Abdel Karim est déterminé à chosifier la ville, c’est-à-dire à la modeler pour la rendre inanimée, tuer en elle ce qui la rend vivante, l’assujettir à ses propres convictions et en faire un projet :
« Abdel Karim, impassible, regardait défiler le paysage aride de Kalep. Il était fier de ce qu’ils avaient réussi à faire de cette ville. Lorsqu’ils l’avaient prise, il y a quatre ans, elle était sale, impure, possédée par le Diable, abandonnée de Dieu. C’était une de ces villes qui, au nom de la modernité, s’enfonçaient dans la plus affreuse des luxures » (Sarr, 2014, p. 120).
Cet extrait illustre les efforts des extrémistes pour dépouiller la ville de tout ce qui constitue son essence et pour éliminer tout signe de modernité, la rendant apte à accueillir et à refléter leur idéologie. En fin de compte, Kalep est transformée en un lieu périlleux et funeste.
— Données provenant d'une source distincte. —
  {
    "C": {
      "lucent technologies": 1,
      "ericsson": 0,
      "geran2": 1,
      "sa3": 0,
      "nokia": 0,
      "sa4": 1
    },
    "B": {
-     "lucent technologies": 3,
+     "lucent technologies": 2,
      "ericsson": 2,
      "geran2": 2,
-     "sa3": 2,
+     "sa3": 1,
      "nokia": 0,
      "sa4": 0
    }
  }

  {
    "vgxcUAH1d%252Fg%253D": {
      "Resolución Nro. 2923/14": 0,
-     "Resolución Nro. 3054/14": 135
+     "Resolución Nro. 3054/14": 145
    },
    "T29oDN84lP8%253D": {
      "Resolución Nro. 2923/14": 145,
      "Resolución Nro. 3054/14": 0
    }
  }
La représentation de Kalep en tant que « ville dénaturée » permet de saisir la manière dont un espace urbain peut devenir le miroir d’une idéologie oppressante et déshumanisante. À travers un processus de travestissement de la ville, ce récit éclaire les mécanismes par lesquels une idéologie autoritaire détruit la liberté, éteint la vie sociale et remplace l’ouverture par le contrôle et la terreur. Kalep, désormais spectre de ce qu’elle fut, incarne la négation même de la ville en tant qu’espace de vie et de liberté.
Conclusion
À travers l’image angoissante et sombre de cet espace urbain, le récit de Terre ceinte émet une double dénonciation : d’une part, celle de la pensée extrémiste et, d’autre part, celle des défaillances des régimes politiques qui abandonnent ces villes à leur sort. Kalep devient ainsi l’emblème de toutes ces villes livrées aux griffes de l’abandon et de la désolation, où le destin morbide des personnages souligne une nouvelle conception de la ville. L’histoire livrée par Terre ceinte est celle de la défaite d’une cité, symbole de la faillite des États incapables de faire face à la montée djihadiste.
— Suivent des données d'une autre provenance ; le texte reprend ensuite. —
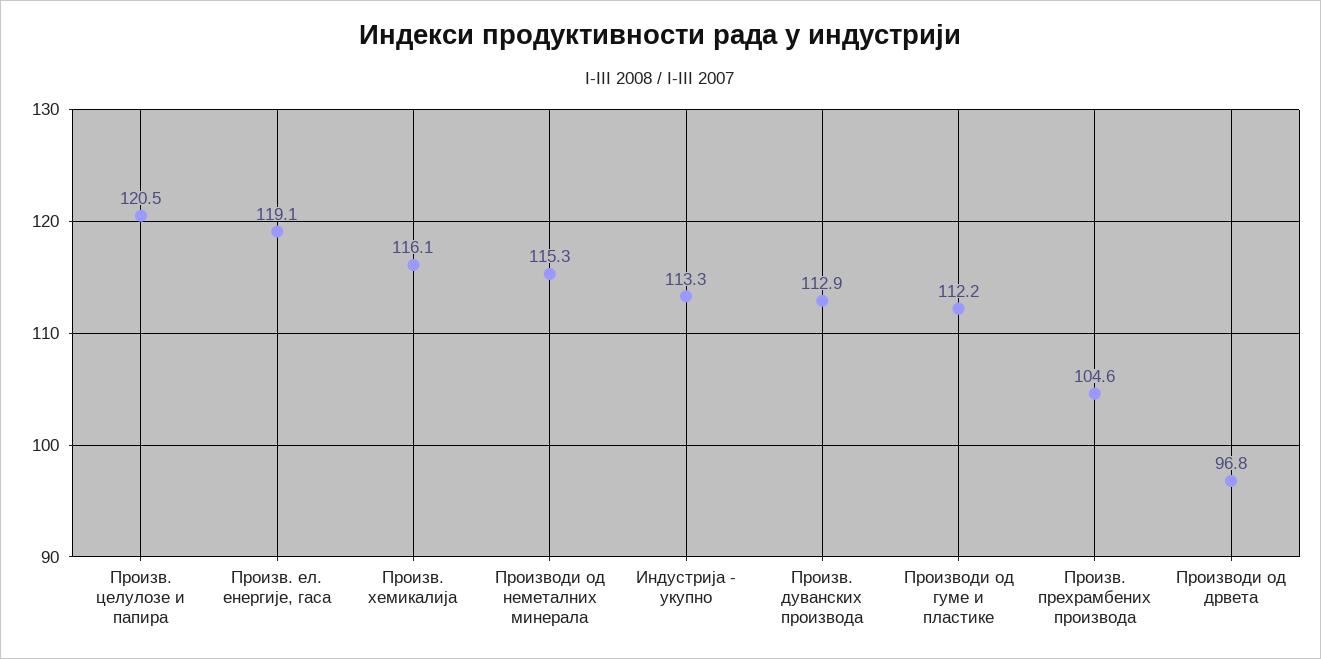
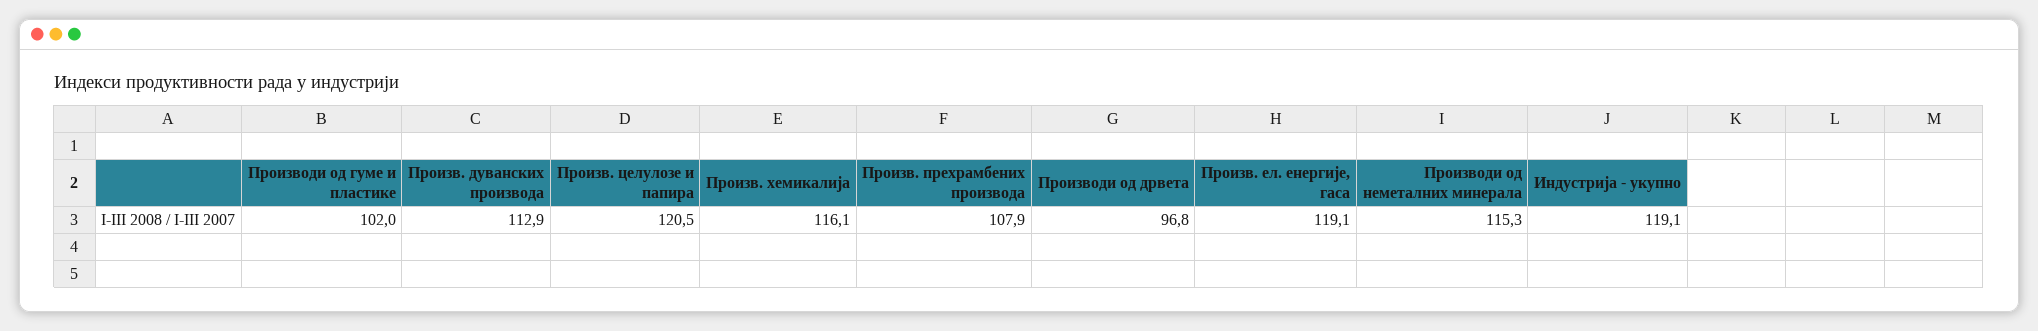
  {
    "Произв. целулозе и папира": 120.5,
    "Произв. ел. енергије, гаса": 119.1,
    "Произв. хемикалија": 116.1,
    "Производи од неметалних минерала": 115.3,
-   "Индустрија - укупно": 113.3,
+   "Индустрија - укупно": 119.1,
    "Произв. дуванских производа": 112.9,
-   "Производи од гуме и пластике": 112.2,
+   "Производи од гуме и пластике": 102,
-   "Произв. прехрамбених производа": 104.6,
+   "Произв. прехрамбених производа": 107.9,
    "Производи од дрвета": 96.8
  }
Cette vision pessimiste traduit une réalité désolante pour de nombreux pays du Tiers-Monde, qui peinent à combattre le radicalisme. La ville de Kalep, au cœur de Terre ceinte, incarne cet espace asphyxié par l’angoisse des personnages, où l’événement terroriste et la pensée fanatique la soumettent constamment aux atrocités et aux privations de liberté. Ce récit nous donne à voir une altération progressive de l’espace urbain, façonné par le mal dont certains personnages sont les instigateurs. Loin d’être un lieu d’épanouissement, de liberté et d’accomplissement personnel, la ville devient ici un espace écrasé sous le poids de la terreur et du désespoir, reflétant l’incapacité des États à protéger leurs propres citoyens.
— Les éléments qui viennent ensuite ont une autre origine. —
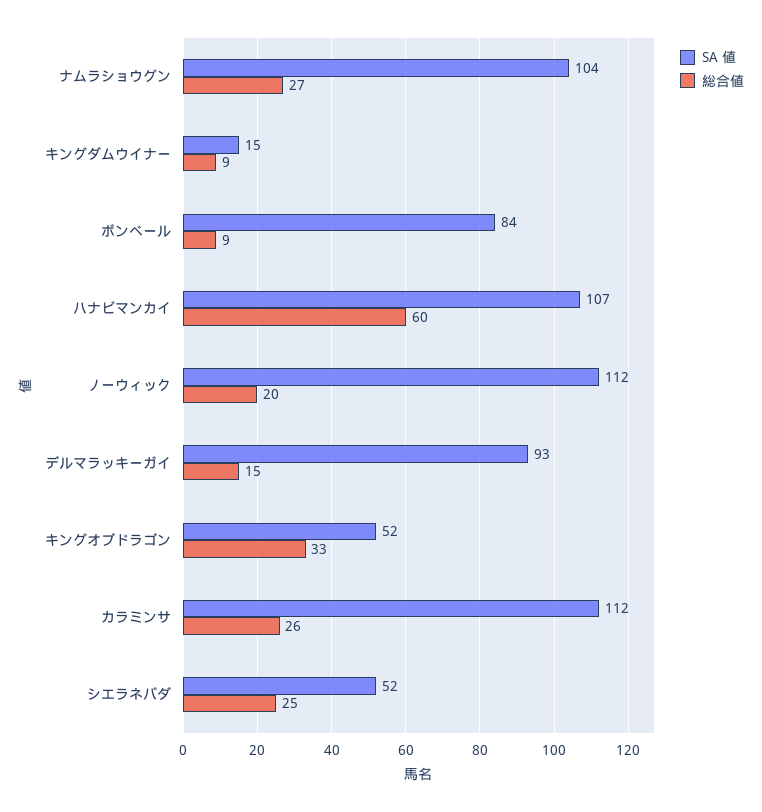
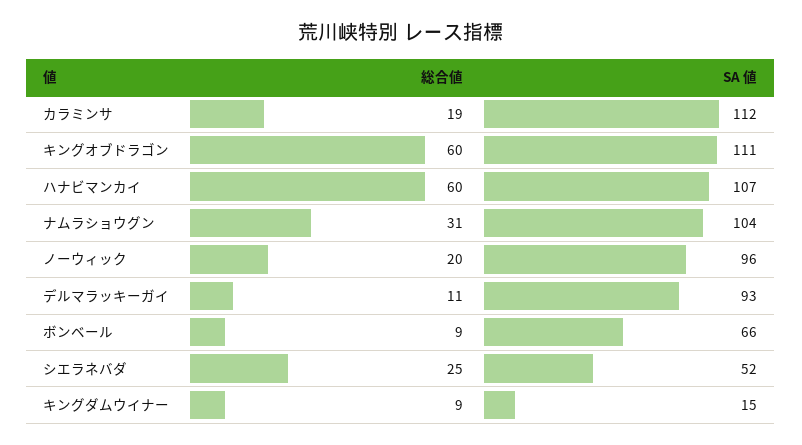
  {
    "SA 値": {
      "ナムラショウグン": 104,
      "キングダムウイナー": 15,
-     "ボンベール": 84,
+     "ボンベール": 66,
      "ハナビマンカイ": 107,
-     "ノーウィック": 112,
+     "ノーウィック": 96,
      "デルマラッキーガイ": 93,
-     "キングオブドラゴン": 52,
+     "キングオブドラゴン": 111,
      "カラミンサ": 112,
      "シエラネバダ": 52
    },
    "総合値": {
-     "ナムラショウグン": 27,
+     "ナムラショウグン": 31,
      "キングダムウイナー": 9,
      "ボンベール": 9,
      "ハナビマンカイ": 60,
      "ノーウィック": 20,
-     "デルマラッキーガイ": 15,
+     "デルマラッキーガイ": 11,
-     "キングオブドラゴン": 33,
+     "キングオブドラゴン": 60,
-     "カラミンサ": 26,
+     "カラミンサ": 19,
      "シエラネバダ": 25
    }
  }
Cette représentation urbaine montre comment l’espace de vie, jadis lieu de liberté et de socialisation, peut se transformer en une prison sous l’emprise de l’extrémisme et de l’incurie étatique. À travers la déchéance de Kalep, Terre ceinte nous invite à questionner la responsabilité des pouvoirs publics dans la protection des villes et à saisir la menace que représente l’inaction face à l’idéologie radicale.